Student t Distributions

Some of you might have encountered t distributions before. We will not cover these, this page is to explain why.

In many old textbooks, the following situation for testing is discussed. The distribution for each $X_i$ is $N(\mu, \sigma^2)$, but we do not (as in the regular situation in the main part of the notes) know $\sigma^2$. Instead, when we construct a t statistic we use the sqaure root of the estimator $ s^2 = \frac{1}{n-1} \sum_{i=1}^n (x_i - \bar(x))^2 $ for the denominator of our t statistic. This is our usual variance estimator. The key difference here is that we 'know' that the data is normally distributed.

In this problem, the exact distribution of the t statistic is the t distribution with $n-1$ 'degrees of freedom'. The tables for critical values depend on the number of degrees of freedom. The distribution itself is bell shaped like the normal, but wider than the normal distribution. In many exams of the past the trick played by professors was to ask the questions with and without the normality assumption to check you used the correct table - the normal table if using the central limit theorem or the t distribution table when we know that the data is normally distributed.

So why do we not do this here? Despite the wonderful story of the origins of the solution to this problem (see below), this problem is rarely encountered in practice. The basic idea behind this problem is that we are absolutely sure of the distribution of the $X_i$, that it is normal, but have no idea how spread out the distribution is. This is clearly ridiculous for most problems. We have no idea for most continuous random variable problems what the true distribution of $X_i$ is. This is why the central limit theorem is so wonderful, it allows us to get an approximately correct result despite not knowing this. You will never see the t distribution used in this way in published papers in good journals. It does have other uses, but these are outside the topics covered in this class.
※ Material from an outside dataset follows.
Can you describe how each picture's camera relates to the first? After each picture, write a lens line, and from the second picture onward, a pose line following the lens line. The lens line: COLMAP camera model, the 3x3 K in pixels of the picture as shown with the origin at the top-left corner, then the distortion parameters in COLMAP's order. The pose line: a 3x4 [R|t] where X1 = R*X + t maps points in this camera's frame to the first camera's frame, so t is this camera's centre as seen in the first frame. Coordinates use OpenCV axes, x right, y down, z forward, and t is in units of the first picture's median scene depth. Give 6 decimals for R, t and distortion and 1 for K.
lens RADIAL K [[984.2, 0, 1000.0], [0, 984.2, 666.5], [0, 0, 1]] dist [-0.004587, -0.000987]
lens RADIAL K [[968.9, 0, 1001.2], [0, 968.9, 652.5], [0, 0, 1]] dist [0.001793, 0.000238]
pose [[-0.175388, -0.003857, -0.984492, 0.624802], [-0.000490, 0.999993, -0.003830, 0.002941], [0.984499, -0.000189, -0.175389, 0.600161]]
So what is the story? In the early 1900's W.S. Gosset was working on a particular production process and was deeply interested in using new ideas from statistics to improve the processes. His first degree was in mathematics, so he knew a bit. He knew about how to construct t statistics, but realized his practical problem that if he estimated the standard deviation from data, he would no longer have a normal distribution for the sample mean even when the underlying data was normal. Faced with this problem, he solved it and published it. He published under the pseudonym 'Student', perhaps needing to not sully his industry with being associated with statistics. And what production process was he working on? He was the Head Experimental Brewer at Guinness Breweries - he was using statistics to get better beer. In the end he remained most of his life as a brewer, but along the way published many other papers on using statistics to improve industrial processes.